▶ [DATASET]

——

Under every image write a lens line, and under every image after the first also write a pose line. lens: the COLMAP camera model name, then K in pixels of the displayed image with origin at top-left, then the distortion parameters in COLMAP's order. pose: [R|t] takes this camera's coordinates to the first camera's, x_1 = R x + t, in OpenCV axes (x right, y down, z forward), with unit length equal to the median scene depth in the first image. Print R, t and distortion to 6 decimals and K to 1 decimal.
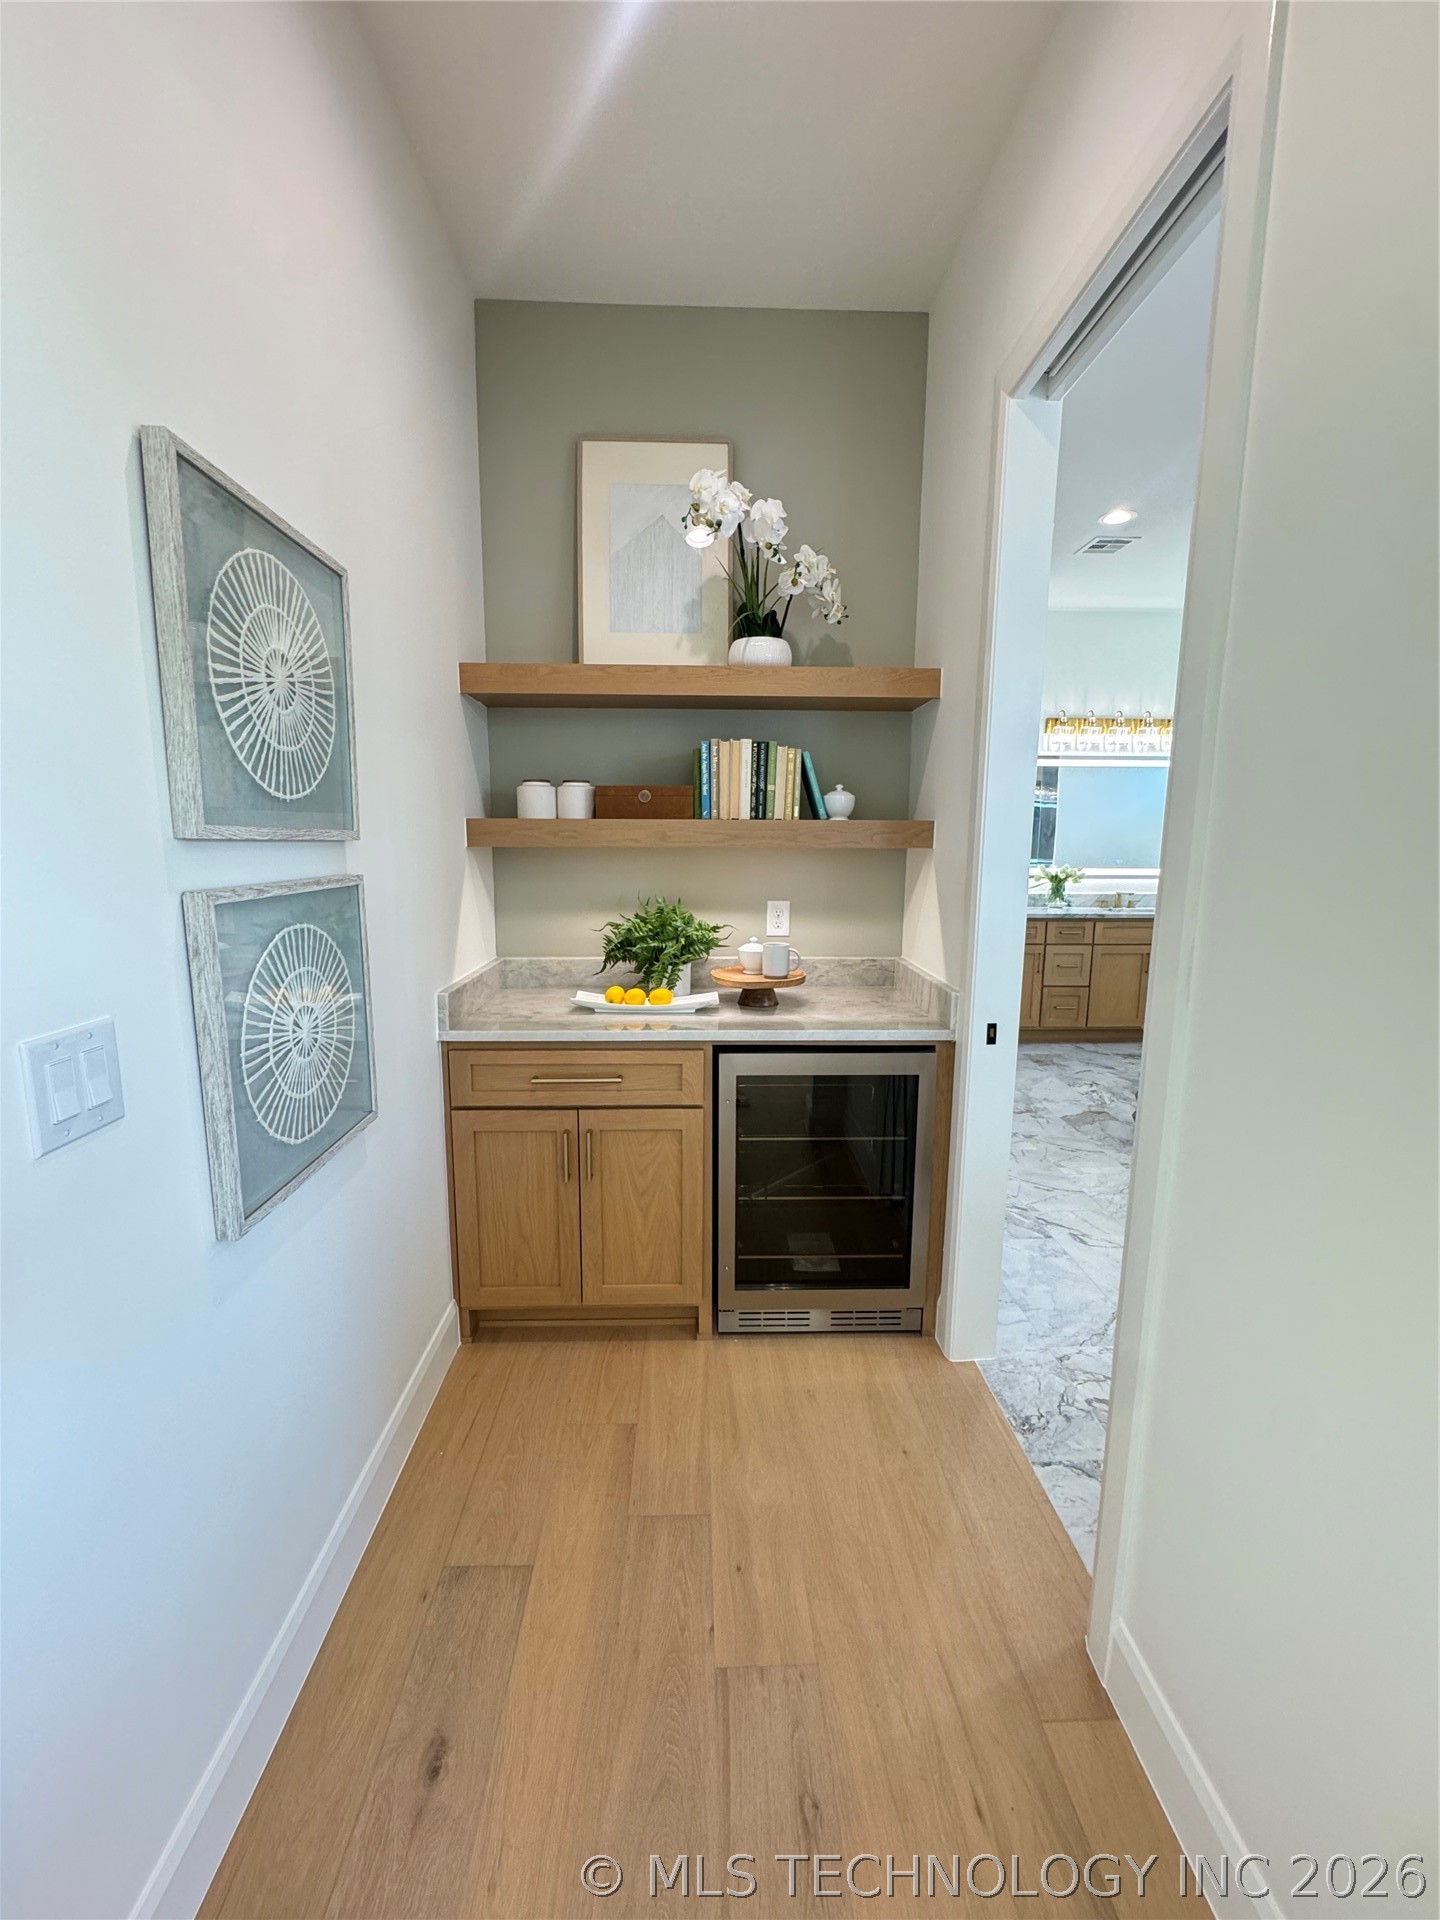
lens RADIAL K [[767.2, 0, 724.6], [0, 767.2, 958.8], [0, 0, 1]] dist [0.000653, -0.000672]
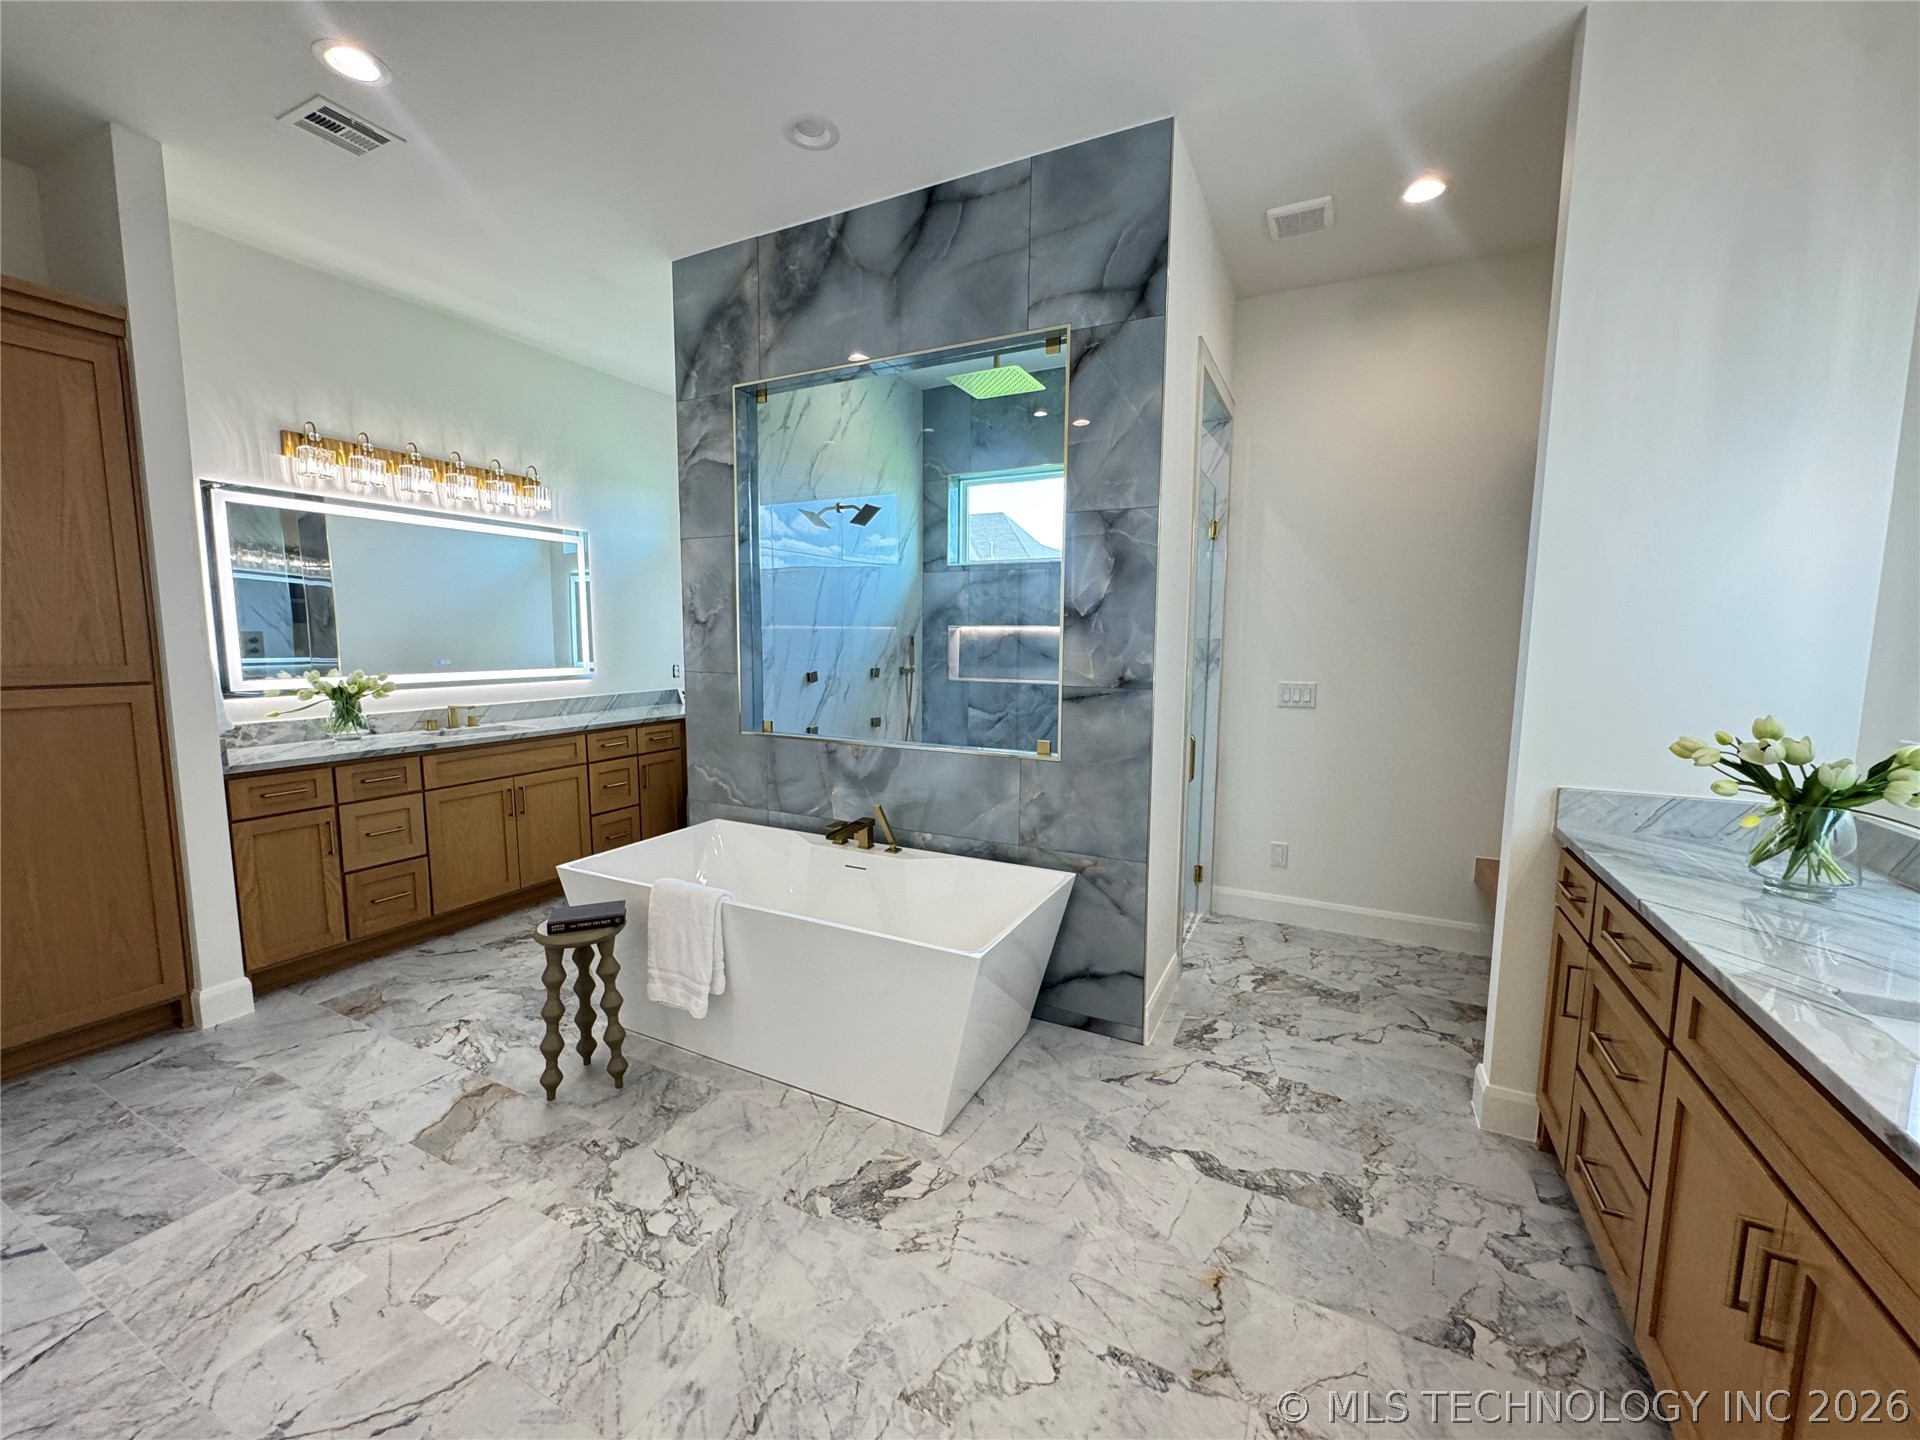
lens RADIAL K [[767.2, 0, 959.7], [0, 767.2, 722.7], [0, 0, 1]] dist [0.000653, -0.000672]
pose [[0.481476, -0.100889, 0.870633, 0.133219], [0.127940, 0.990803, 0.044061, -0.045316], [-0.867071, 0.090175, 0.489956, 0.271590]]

——

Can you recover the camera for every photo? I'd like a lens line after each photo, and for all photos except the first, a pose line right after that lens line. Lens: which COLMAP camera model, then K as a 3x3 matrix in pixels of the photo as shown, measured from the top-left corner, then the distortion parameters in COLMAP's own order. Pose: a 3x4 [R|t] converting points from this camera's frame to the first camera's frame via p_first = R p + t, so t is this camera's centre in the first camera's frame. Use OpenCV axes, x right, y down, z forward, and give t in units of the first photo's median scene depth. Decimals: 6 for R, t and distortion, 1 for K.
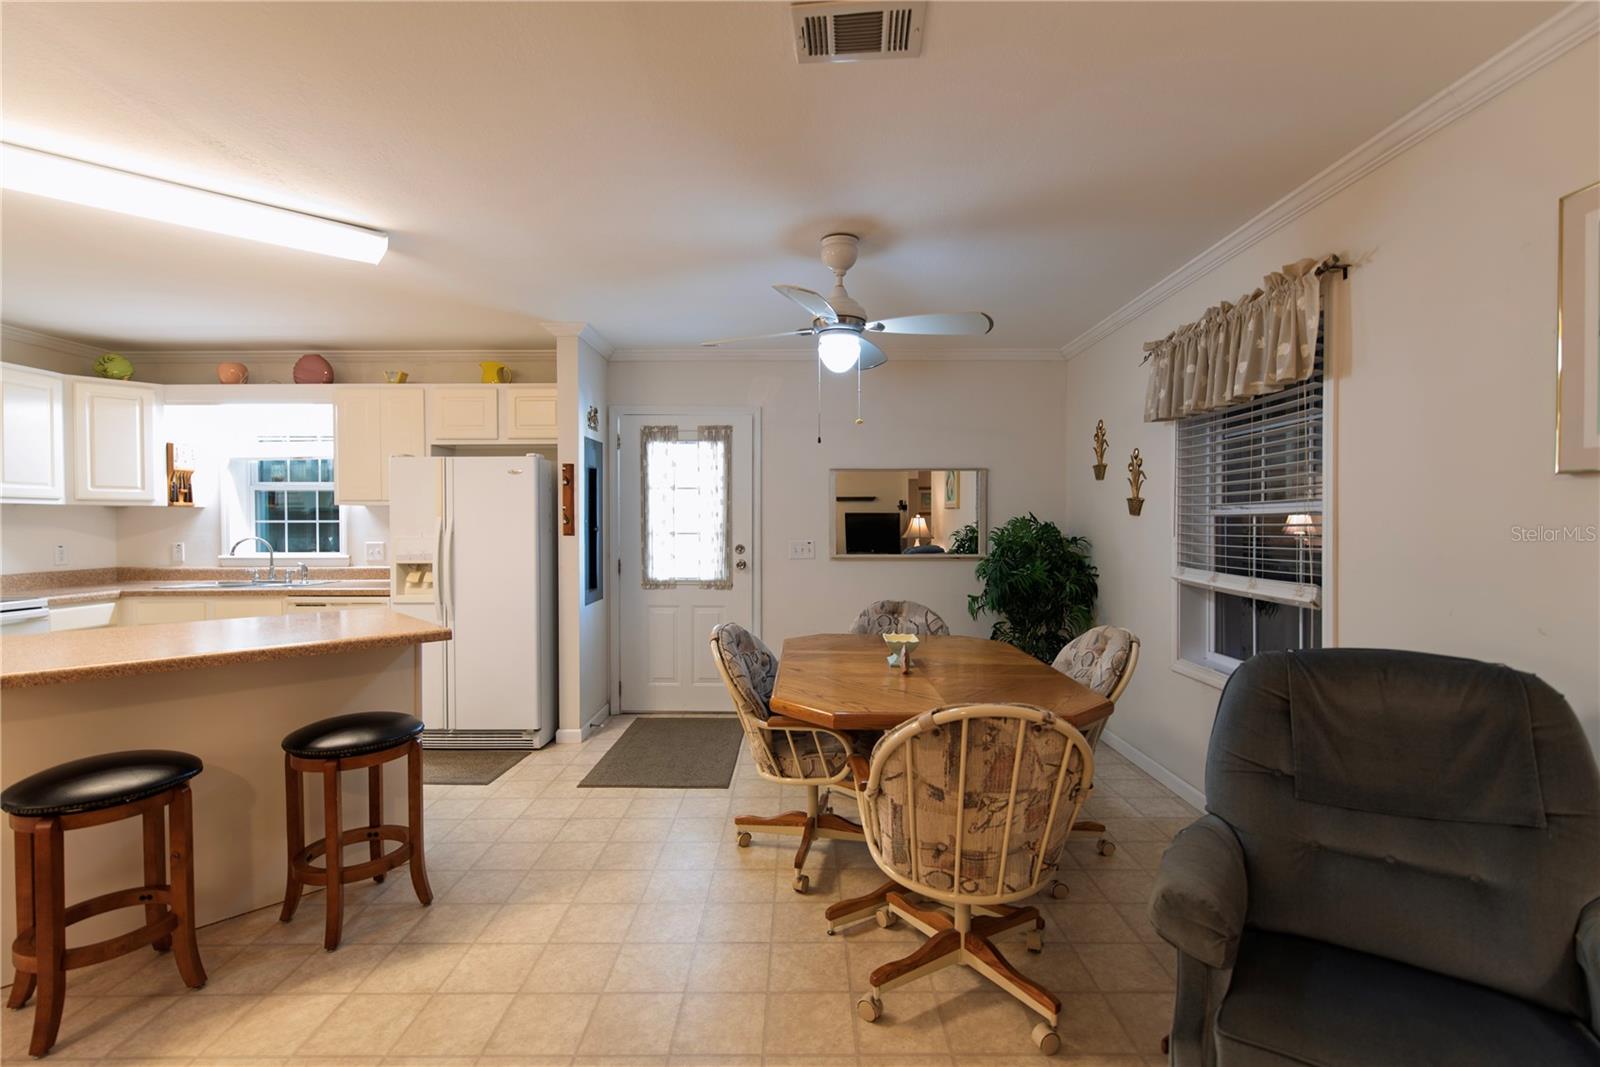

——

▶ [ABOUT THIS EXERCISE] Convert the records from the line that contains "Under every image write" through the line that contains "722.7], [0, 0, 1]] dist [0.000653, -0.000672]" into a two-column CSV with columns instruction and response, one row per record, each field quoted and any line breaks replaced with spaces; omit the pictures.

▶ [ANSWER BOX]
instruction,response
"Under every image write a lens line, and under every image after the first also write a pose line. lens: the COLMAP camera model name, then K in pixels of the displayed image with origin at top-left, then the distortion parameters in COLMAP's order. pose: [R|t] takes this camera's coordinates to the first camera's, x_1 = R x + t, in OpenCV axes (x right, y down, z forward), with unit length equal to the median scene depth in the first image. Print R, t and distortion to 6 decimals and K to 1 decimal.","lens RADIAL K [[767.2, 0, 724.6], [0, 767.2, 958.8], [0, 0, 1]] dist [0.000653, -0.000672] lens RADIAL K [[767.2, 0, 959.7], [0, 767.2, 722.7], [0, 0, 1]] dist [0.000653, -0.000672]"